Pure Football Review

By Darryl Kaye on May 31, 2011

The World Cup is just around the corner, so it's easy to presume that the majority of the globe is pretty hyped about the tournament. With that in mind, Ubisoft have decided to try and capitalise on this by releasing a game endorsed by England and Liverpool superstar, Steven Gerrard, called Pure Football. Unlike most of the other football games though, Pure Football is a 5-a-side affair, much like Academy of Champions which was released last year by Ubisoft. It promotes a much more arcade feel, with the majority of rules left on the actual pitch - something which is promoted in the initial cutscene for the game.

The Campaign Mode starts off with a custom-made nation, and a bunch of rag-tag players. They also get the chance to make their own player, who will be the linchpin of their team throughout the campaign. It's possible to select a kit (home and away) and a logo, and from here the objective is to qualify for the World Cup. The team, as expected, starts in the bottom ranking spot and to progress they must win events. Winning will typically promote a player's team up the rankings by one spot, but it's also possible to fall down the rankings by losing. Points for very slim originality in its concept, and a few more for how players improve their squads.

There are a few different scenarios to each event. These range from winning by x amount of goals, winning a 3/5 minute match or taking part in a tournament with three other teams. The amount of variety isn't exactly huge and with only 17 different teams, there isn't much vaiety in the opposition either - not even all of the nations are competing in the World Cup. As players progress through the campaign, they will go against progressively harder teams and in each match, it's possible to obtain players from the opposition teams by meeting certain objectives.

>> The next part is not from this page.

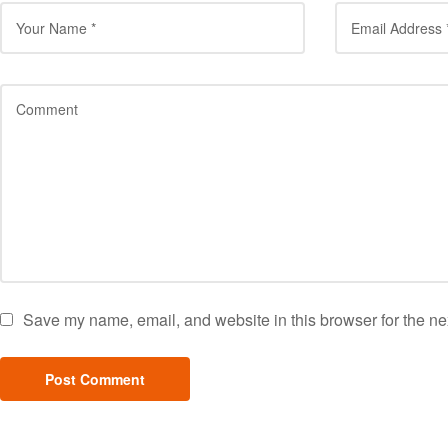
Save my name, email, and website in this browser for the ne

This could be, scoring a certain amount of goals, having a good pass percentage completion rate, or only allowing a certain amount of opposition shots. Once they're unlocked, they can then be selected for the player's team. Pure points can also be unlocked, via gameplay, and these are used to upgrade the player that was created at the start of the campaign.

Pure Football Italy

The gameplay is based around a 5-a-side mechanic, and in essense, it's all very simple. Players can pass, shoot, play a long ball or a through ball. Nothing out of the ordinary, but how they work is, due to the arcade nature of the game, slightly different. As the game is called 'Pure Football', some aspects of the game rely on a 'Pure' mechanic. Whenever shooting or crossing, players are greeted with a circular bar which fills up. It initially starts green, then has a small segment of white, and red afterwards. The green section denotes a normal action, with differing power, but the white option denotes a 'Pure' action. This is the best that can be done and doing this will add 'Pure' points, which can be used to upgrade things. If the bar gets into the red, this denotes a bad action, so a shot will go off target and a cross won't meet another player.

The problem with most of the actions is that they just aren't overly responsive. Passing is a bit annoying, because AI players don't necessarily move into useful locations, crossing is sometimes temperamental as to when it wants to work (sometimes it simply does a long ball despite players being in the box). The through ball isn't really anything of the sort, it's just a manual pass in a straight line which players can control the strength of. The defensive side of the game doesn't hold up much better either, as the normal tackling can be quite annoying. Holding down the 'pressure' button causes players to shadow their opponents, but it's not possible to run while doing this. It's also possible to side-step, but even if a tackle is made there's no guarantee the defender will win the ball. If this is the case, a reckless sliding tackle will certainly bring them down, and as there's no ref, there's no penalty - unless consequetive fouls are committed.

The system initially feels very boring and clunky, but it does seem quite competant after a while. However, it's more about adapting to the system, than the system actually becoming good. It performs its task of being a football game, but there's very little inspiring about it, and with the defensive side of the game being quite poor, conceding bad goals is quite a realistic possibility.

Pure Football Spain

Graphically, Pure Football is pretty decent. Each of the 230 players present in the game do actually look like their real-life counterparts though, which is impressive. The sound is sometimes questionnable though, as often there's a random voice that sounds out encouraging words in a very stereotypically English accent, even when there are no English players on the field. The sound is also decent, but nothing about it stands out.

Upon completing the Career Mode, it's possible to upload the finished create-a-player for the rest of the world to buy. To compete online, players must re-create a team, plus any secret (legend) characters they unlocked throughout the career mode. The online is plagued with lag though, something which absolutely kills the game as timing is exceedingly crucial. There also don't seem to be any penalties for people rage-quitting, which is very disapppointing. It seems as though Ubisoft attempted to take online seriously, with plenty of unlocks available and a league system, but other aspects are very inadequate.

Final Thoughts

Pure Football is a pretty solid 5-a-side football game, but it doesn't really excel in any way. Steps have been taken to make the online experience a good one, but it's let down severely in other areas and it really hampers the experience. The actual gameplay is quite clunky and the career mode is also pretty short. It all just points to a game that was pushed out in time for the World Cup.